Dr. Paul E. Wise is an Associate Professor of Surgery at Washington University in St. Louis School of Medicine where he serves as Program Director of the General Surgery Residency and Director of the Inherited Colorectal Cancer and Polyposis Registry. He completed his General Surgery residency at Vanderbilt University Medical Center in Nashville and his colon and rectal surgery fellowship at Washington University in St, Louis/Barnes Jewish Hospital after completing medical school at Johns Hopkins University School of Medicine in 1996. He has been a Council member as well as President of the Collaborative Group of the Americas on Inherited Colorectal Cancer and is a member of multiple committees in the American Society of Colon and Rectal Surgeons and the Society of Surgeons of the Alimentary Tract. His research interests include hereditary colorectal cancer syndromes, improving outcomes after colorectal surgery, and surgical education.


  1. The sample size for the study of 80 patients was determined based on a PPOI incidence at their institution of almost 20% and lasting 4.5 days (Vather R, Bissett IP. Int J Colorectal Dis. 2013;28(10):1385-91).

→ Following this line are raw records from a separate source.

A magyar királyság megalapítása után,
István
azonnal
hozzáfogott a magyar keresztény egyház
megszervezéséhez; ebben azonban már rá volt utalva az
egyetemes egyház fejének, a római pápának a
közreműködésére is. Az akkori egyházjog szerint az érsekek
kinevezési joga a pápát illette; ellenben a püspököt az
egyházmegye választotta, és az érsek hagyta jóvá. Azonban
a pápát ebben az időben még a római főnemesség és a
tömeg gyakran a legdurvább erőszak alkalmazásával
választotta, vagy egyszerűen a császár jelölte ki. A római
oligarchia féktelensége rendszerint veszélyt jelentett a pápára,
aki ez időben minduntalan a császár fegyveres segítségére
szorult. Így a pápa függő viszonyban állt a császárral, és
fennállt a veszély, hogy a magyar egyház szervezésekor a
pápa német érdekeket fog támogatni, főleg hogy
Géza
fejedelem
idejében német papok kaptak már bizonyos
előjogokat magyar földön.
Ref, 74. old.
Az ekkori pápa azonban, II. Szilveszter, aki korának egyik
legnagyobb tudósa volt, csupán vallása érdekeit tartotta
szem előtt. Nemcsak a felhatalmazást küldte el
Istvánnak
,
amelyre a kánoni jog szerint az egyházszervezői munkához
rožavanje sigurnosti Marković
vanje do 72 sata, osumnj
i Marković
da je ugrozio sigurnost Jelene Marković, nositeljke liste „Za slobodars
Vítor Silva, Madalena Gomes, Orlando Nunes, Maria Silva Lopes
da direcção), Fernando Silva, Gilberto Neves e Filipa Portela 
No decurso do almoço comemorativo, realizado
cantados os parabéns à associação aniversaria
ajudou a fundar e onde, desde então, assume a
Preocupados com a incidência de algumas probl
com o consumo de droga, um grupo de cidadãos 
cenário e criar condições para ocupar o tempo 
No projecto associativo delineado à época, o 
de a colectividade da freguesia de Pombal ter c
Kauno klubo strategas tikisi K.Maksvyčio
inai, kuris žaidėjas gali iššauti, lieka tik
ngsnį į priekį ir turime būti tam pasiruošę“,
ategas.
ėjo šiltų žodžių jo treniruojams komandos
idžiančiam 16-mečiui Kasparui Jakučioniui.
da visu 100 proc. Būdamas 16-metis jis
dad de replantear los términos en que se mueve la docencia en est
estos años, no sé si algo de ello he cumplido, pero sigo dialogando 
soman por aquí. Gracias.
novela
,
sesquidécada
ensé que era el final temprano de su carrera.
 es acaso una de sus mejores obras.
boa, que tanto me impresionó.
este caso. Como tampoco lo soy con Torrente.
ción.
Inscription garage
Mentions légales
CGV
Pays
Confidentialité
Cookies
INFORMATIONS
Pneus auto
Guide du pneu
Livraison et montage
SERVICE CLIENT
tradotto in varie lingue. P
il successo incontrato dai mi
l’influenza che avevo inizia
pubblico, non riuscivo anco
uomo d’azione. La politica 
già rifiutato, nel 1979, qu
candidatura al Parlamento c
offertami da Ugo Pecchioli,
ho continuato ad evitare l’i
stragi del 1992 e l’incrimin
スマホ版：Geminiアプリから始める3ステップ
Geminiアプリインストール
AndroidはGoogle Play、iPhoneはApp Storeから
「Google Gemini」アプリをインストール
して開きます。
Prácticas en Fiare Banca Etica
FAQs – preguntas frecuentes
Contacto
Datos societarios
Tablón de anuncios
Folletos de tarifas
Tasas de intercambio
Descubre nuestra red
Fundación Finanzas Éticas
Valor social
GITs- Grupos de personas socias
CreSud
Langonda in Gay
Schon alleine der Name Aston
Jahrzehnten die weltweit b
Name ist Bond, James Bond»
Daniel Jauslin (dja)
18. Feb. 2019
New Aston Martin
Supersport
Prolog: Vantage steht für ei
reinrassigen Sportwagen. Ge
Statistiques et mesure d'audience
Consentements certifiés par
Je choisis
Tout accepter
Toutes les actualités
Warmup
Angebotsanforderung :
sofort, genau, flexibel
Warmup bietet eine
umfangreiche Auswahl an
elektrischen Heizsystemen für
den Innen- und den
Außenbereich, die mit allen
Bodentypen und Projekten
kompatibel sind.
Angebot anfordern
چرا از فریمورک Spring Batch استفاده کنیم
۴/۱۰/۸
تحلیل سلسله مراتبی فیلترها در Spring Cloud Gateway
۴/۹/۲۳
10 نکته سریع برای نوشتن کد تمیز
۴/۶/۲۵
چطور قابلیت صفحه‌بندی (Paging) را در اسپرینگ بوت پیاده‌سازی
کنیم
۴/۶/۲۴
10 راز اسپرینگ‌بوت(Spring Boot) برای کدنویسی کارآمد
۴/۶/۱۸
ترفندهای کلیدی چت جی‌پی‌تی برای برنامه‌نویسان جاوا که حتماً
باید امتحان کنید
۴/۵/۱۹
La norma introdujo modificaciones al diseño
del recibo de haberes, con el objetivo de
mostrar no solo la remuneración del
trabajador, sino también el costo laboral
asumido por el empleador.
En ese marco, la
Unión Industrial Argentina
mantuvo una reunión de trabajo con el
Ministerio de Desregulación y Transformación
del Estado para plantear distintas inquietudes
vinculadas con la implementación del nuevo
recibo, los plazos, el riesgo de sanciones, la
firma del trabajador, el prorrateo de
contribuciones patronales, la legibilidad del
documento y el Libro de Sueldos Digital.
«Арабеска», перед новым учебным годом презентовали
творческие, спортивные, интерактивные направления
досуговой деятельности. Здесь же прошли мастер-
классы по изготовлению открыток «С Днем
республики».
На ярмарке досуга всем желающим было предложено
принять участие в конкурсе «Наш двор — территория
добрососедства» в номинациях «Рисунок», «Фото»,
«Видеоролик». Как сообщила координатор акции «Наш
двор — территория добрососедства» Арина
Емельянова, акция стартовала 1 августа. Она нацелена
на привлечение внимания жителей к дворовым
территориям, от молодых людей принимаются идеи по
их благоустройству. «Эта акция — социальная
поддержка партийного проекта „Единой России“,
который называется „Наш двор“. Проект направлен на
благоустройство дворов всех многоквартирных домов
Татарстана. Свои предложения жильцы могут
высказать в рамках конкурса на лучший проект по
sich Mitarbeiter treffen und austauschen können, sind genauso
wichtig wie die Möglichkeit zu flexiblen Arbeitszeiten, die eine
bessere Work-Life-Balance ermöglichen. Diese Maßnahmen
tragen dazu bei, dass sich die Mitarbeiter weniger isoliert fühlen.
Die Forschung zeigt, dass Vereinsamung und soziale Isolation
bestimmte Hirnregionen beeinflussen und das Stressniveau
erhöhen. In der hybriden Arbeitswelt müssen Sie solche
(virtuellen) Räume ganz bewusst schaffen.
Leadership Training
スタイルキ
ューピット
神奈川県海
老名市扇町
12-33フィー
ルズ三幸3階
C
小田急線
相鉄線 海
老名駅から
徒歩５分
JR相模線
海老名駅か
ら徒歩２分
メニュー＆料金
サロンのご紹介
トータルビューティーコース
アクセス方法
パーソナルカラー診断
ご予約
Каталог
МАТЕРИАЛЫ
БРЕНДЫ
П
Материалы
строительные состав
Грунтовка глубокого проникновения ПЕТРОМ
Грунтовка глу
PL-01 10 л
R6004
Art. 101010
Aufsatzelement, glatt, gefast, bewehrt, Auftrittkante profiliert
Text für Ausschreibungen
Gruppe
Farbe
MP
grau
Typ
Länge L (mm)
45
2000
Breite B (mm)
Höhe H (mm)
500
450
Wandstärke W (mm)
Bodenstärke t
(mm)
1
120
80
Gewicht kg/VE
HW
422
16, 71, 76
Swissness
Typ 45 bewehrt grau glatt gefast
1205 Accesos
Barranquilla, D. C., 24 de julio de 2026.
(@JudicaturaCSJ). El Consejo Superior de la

To calculate their sample size, the authors anticipated a 33% shorter duration of PPOI with Gastrografin. Does this seem like a reasonable means to determine the number of patients needed to avoid a type II error (failure to reject the null hypothesis)?
  2. The authors point out in the Discussion that defining the types of ileus may impact the possible therapeutic measures employed to help the PPOI resolve, if any. With less than 50% of the patients in this study showing "hard" signs of ileus (cessation of bowel function/flatus and/or radiographic findings), did the authors select a patient group less likely to benefit from the intervention? If so, would their numbers likely allow a subgroup analysis of the effectiveness of Gastrografin for those patients with "hard" signs/"lower GI symptoms"?
  3. Should the authors have included patients with ostomies in the cohort? If not, why not?
  4. The authors have noted factors that impact development of PPOI (Vather R, et al. Surgery. 2015;157(4):764-73). Should the authors have used any of these criteria for the randomization?
  5. Should the authors ensure (or at least report) their protocol for post-operative care in terms of early ambulation or other interventions known to impact development, and potentially duration, of PPOI? Would the randomization necessarily negate the need to report these factors?
  6. Does the increased use of opiates in the Gastrografin group impact the results, and if so, how?
  7. How are the author's endpoints potentially impacted by the clinicians' rounding and ordering habits? Might this impact time to consumption of oral diet and/or discharge timing/LOS, for example?